California has recently passed state legislation to allow municipalities to create public banks. If these banks began purchasing private assets, and businesses, the state would benefit from the additional revenue from the profits in their budgets. The problem is it doesn’t do a whole lot to empower the people, who don’t have oversight in selecting management, directing investment, only indirectly benefits (through petition and referendum) from the increased revenue, and whose position isn’t much improved whether a portion of the market is owned by the state, or if that portion of the market is owned privately.
A Center for Economic Planning is funded through a tax but is a private company owned by all the residents in a jurisdiction where it is created. Management is elected, and there are mechanisms for direct input and oversight by the public regarding the investment strategy and allocation of profits. Since the CEP is a private entity, similar to a corporation in many ways, and will eventually own a significant portion of the market, it will have the resources to compete against industry in the influence of politics and representation. People can democratically wield the economic power required to direct legislative power. The following is the quote, and the use of the quote with emphasis in its immediate context.
Small contributions are not wholly insignificant, but they are irrelevant in terms of carrying an interest. Small contributions of less than $250 are capable of swinging the balance of overall funds between two candidates, but they are non-influential as they do not grant the individuals face time with politicians, and do not shape policy; whereas contributions of $10,000 or more are attached to policy shaping interests and offer donors or lobbyists access to politicians.

▶ **EXERCISE TASKS**
A) In the passage about public banks and economic planning, how is the management of a Center for Economic Planning chosen?
B) List each way the passage about public banks and economic planning says California's public banks fail to empower the people.
Rely only on the passage about public banks and economic planning.

▶ **ENTRIES**
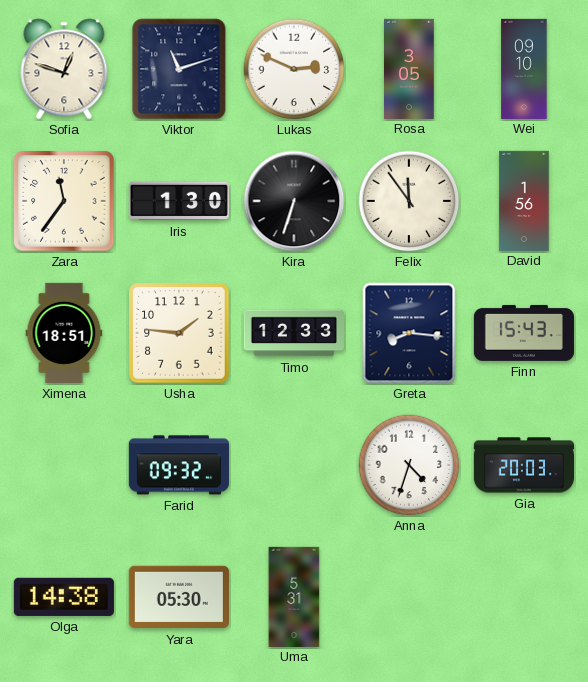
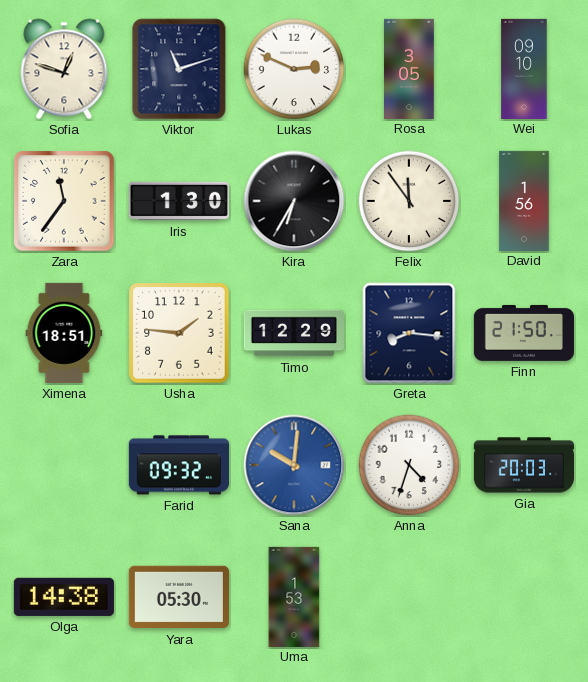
Kira: 6:33 -> 6:35
Timo: 12:33 -> 12:29
Finn: 15:43 -> 21:50
Sana: none -> 10:01
Uma: 5:31 -> 1:53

▶ **SOLUTIONS IN ORDER**
A) It is elected.

B)
- The people have no oversight in selecting management.
- The people have no oversight in directing investment.
- The people benefit only indirectly, through petition and referendum, from the increased revenue.
- The people's position isn't much improved whether the state or private owners hold that portion of the market.